Every once in a while, a book comes along that is so astounding in its thoroughness and sheer dedication to its premise that I struggle to begin to review it. How does one write a short blurb and assign a star rating to something that was clearly a monumental project for years? It doesn't seem fair. I will say that Dr. Farrimond has produced a landmark cookbook that challenges the reader to rethink everything they thought they knew about food. He lends his scientific background to a delicious subject with teaching tidbits behind every page.

The book itself is broken down into sections that address common myths and questions about various topics in food and cooking. What is the difference between organic and free-range chicken? What does dry-ageing really do to a steak? What is the much-discussed Maillard reaction and why is it so important? Answers to these questions and more are explored right down to the molecular activity that shapes our world. Dr. Farrimond breaks everything down in laymen's terms while not compromising on sharing the real nitty-gritty science behind everything.

With this premise, the book runs the risk of becoming too dry and textbook-esque, but he somehow keeps everything just succinct enough to remain interesting. The wonderful visuals don't hurt either. They range from gorgeous color photographs to well-crafted charts, diagrams, and other figures that help explain the science for us visual learners out there. They bring to life what would otherwise be an interesting collection of science articles.

As I flipped through the pages, I was strongly reminded of the 101-question science books I used to read as a kid, which aimed to teach by asking questions.

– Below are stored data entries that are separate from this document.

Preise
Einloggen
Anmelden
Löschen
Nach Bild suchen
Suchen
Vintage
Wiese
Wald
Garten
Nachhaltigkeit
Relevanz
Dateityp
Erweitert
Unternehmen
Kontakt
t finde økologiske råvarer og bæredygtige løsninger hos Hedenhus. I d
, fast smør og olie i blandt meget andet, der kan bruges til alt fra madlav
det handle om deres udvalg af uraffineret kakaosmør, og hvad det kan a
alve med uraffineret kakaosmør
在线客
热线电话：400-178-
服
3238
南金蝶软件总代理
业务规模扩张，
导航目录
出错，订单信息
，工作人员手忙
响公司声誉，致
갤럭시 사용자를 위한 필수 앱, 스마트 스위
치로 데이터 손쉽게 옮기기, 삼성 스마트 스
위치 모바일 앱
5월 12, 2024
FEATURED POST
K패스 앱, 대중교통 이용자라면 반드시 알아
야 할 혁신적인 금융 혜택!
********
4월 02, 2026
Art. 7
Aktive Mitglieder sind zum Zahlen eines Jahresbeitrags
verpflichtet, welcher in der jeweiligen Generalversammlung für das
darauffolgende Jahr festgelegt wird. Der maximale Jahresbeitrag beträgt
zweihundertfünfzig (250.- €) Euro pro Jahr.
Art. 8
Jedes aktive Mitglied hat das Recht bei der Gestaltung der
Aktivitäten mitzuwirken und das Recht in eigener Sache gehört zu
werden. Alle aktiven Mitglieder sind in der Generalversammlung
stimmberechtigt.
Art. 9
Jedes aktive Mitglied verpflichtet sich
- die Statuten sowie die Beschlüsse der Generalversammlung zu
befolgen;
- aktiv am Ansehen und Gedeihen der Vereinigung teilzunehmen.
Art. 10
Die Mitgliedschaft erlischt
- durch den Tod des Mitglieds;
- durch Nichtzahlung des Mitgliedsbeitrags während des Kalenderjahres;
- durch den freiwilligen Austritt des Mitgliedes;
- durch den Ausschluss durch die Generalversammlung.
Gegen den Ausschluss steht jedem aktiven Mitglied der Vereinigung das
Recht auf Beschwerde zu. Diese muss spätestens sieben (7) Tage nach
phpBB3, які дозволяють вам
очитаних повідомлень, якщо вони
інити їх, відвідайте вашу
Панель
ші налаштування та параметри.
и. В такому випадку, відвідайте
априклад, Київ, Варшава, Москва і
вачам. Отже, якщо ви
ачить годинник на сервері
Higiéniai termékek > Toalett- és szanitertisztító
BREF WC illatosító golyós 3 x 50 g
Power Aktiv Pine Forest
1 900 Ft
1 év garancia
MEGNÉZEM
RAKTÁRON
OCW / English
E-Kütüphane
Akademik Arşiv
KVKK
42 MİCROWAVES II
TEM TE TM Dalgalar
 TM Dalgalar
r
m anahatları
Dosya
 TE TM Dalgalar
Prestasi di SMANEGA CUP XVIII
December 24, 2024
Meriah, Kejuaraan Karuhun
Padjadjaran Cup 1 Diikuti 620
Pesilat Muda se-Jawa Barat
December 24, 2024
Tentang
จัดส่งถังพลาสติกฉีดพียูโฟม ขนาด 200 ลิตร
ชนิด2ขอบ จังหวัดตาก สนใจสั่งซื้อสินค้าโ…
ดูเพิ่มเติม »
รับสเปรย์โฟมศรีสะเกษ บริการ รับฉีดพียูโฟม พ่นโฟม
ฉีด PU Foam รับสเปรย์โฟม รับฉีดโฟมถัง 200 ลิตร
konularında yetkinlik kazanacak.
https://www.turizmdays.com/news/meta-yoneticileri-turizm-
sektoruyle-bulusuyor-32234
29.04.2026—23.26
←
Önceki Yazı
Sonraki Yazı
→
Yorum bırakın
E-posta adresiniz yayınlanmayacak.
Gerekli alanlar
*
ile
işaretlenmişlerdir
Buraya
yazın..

This book strikes the perfect balance between intellectual and fun, and it brought back all the nostalgia of those books that first ignited my own interest in science. If you're a fan of Alton Brown and his quirky Food Network classic, Good Eats, you will love this book as well.

If you're debating whether or not to buy this book, buy it! It would make the perfect gift for your geeky home cook, your hungry science nerd, your budding little chefs, and it would also just make a fun coffee table book. I can't wait to add this to my own collection and use it as a reference text when I want to know more about what I'm cooking. Thanks to Dr. Farrimond for running with this great idea and executing it so well!